O retorno de Jair Bolsonaro ao Brasil dá munição aos adversários do presidente Luiz Inácio Lula da Silva a onze dias de o governo completar 100 dias, ainda à procura de um rumo na política e na economia. Não fosse a apresentação da nova âncora fiscal, que coincide com a chegada de Bolsonaro, Lula teria pouca coisa para mostrar até agora, além da bateção de cabeça entre ministros, do fogo amigo no PT, da reprise de programas sociais e da inauguração do letreiro do Ministério da Cultura.
No Palácio Planalto, auxiliares do presidente afirmam que ele não deixará brecha para o protagonismo de Bolsonaro, como acabou fazendo com o senador Sérgio Moro (União Brasil-PR). Ao contrário: a estratégia é conquistar pedaços de partidos do Centrão que foram aliados de Bolsonaro – como o PP do presidente da Câmara, Arthur Lira (AL) – e continuam dispostos a surfar na onda governista, mesmo porque já estiveram com o PT em um passado não muito distante.
Nos últimos dias, Lula marcou um gol contra ao dizer que Moro, ex-ministro de Bolsonaro e ex-juiz da Lava Jato, teria participado de uma “armação”. O comentário foi feito logo depois de ministros como o da Justiça, Flávio Dino, elogiarem a isenção da Polícia Federal, que descobriu um plano da facção criminosa PCC para sequestrar e matar Moro, além de outras autoridades.

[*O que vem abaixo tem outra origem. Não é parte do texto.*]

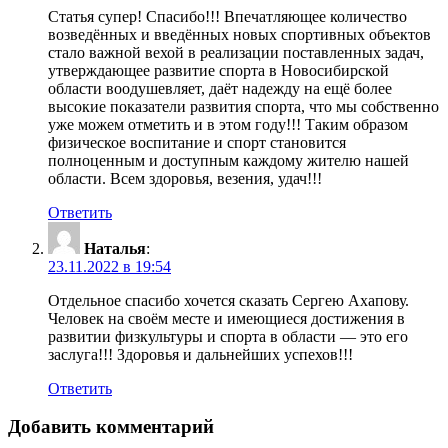
Статья супер! Спасибо!!! Впечатляющее количество
возведённых и введённых новых спортивных объектов
стало важной вехой в реализации поставленных задач,
утверждающее развитие спорта в Новосибирской
области воодушевляет, даёт надежду на ещё более
высокие показатели развития спорта, что мы собственно
уже можем отметить и в этом году!!! Таким образом
физическое воспитание и спорт становится
полноценным и доступным каждому жителю нашей
области. Всем здоровья, везения, удач!!!
Ответить
Наталья
:
23.11.2022 в 19:54
Отдельное спасибо хочется сказать Сергею Ахапову.
Человек на своём месте и имеющиеся достижения в
развитии физкультуры и спорта в области — это его
заслуга!!! Здоровья и дальнейших успехов!!!
Ответить
Добавить комментарий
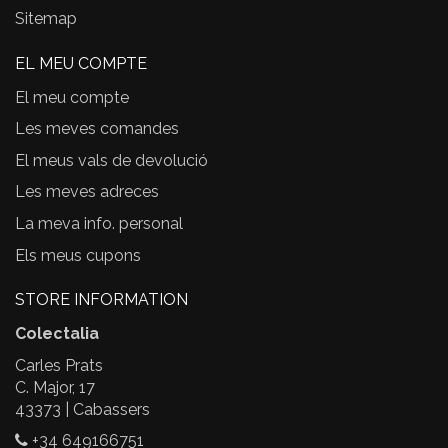
Sitemap
EL MEU COMPTE
El meu compte
Les meves comandes
El meus vals de devolució
Les meves adreces
La meva info. personal
Els meus cupons
STORE INFORMATION
Colectalia
Carles Prats
C. Major, 17
43373 | Cabassers
+34 649166751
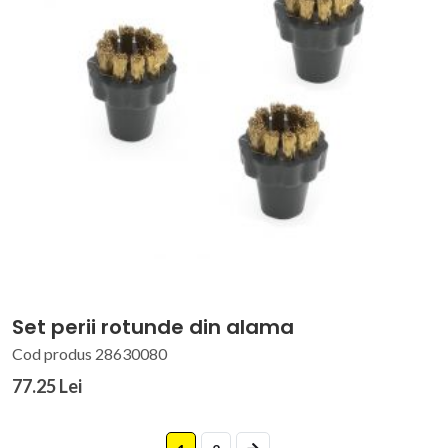
Set perii rotunde din alama
Cod produs 28630080
77.25 Lei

A intenção do governo, agora, é isolar o ex-presidente, Moro e os radicais que apoiaram o vandalismo na Praça dos Três Poderes, mas, ao mesmo tempo, falar com a ala do bolsonarismo da qual Lula precisa se aproximar, como a do agronegócio e a dos evangélicos. Mas isso foi combinado com os russos? Ao que tudo indica, não. Tanto que, nas redes sociais, petistas de alto escalão se apressaram em jogar os holofotes sobre Bolsonaro e manter acesa a chama da polarização.
Apesar de desconstruído, o ex-presidente que perdeu capital político após a tentativa de golpe de 8 de janeiro e do escândalo das joias recebidas da Arábia Saudita ainda atormenta Lula e o PT nessa volta dos Estados Unidos. A Polícia Federal marcou para quarta-feira, 5, o depoimento de Bolsonaro no inquérito que investiga a entrada ilegal de joias cravejadas de diamantes no Brasil. Trata-se de uma história muito mal contada, que levanta suspeitas de peculato. Afinal, por que o regime saudita teria tanto interesse em dar presentes de R$ 18,5 milhões a Bolsonaro?
Mesmo assim, longe de estar morto politicamente, o capitão reformado do Exército – que sempre se apresentou como um homem simples, admirador de tubaína – ainda pode chacoalhar a oposição, se o governo Lula permanecer refém do Centrão e não se aprumar. E, nesse caso, de nada vai adiantar a ironia de dirigentes do PT ao perguntar: “Tudo joia?”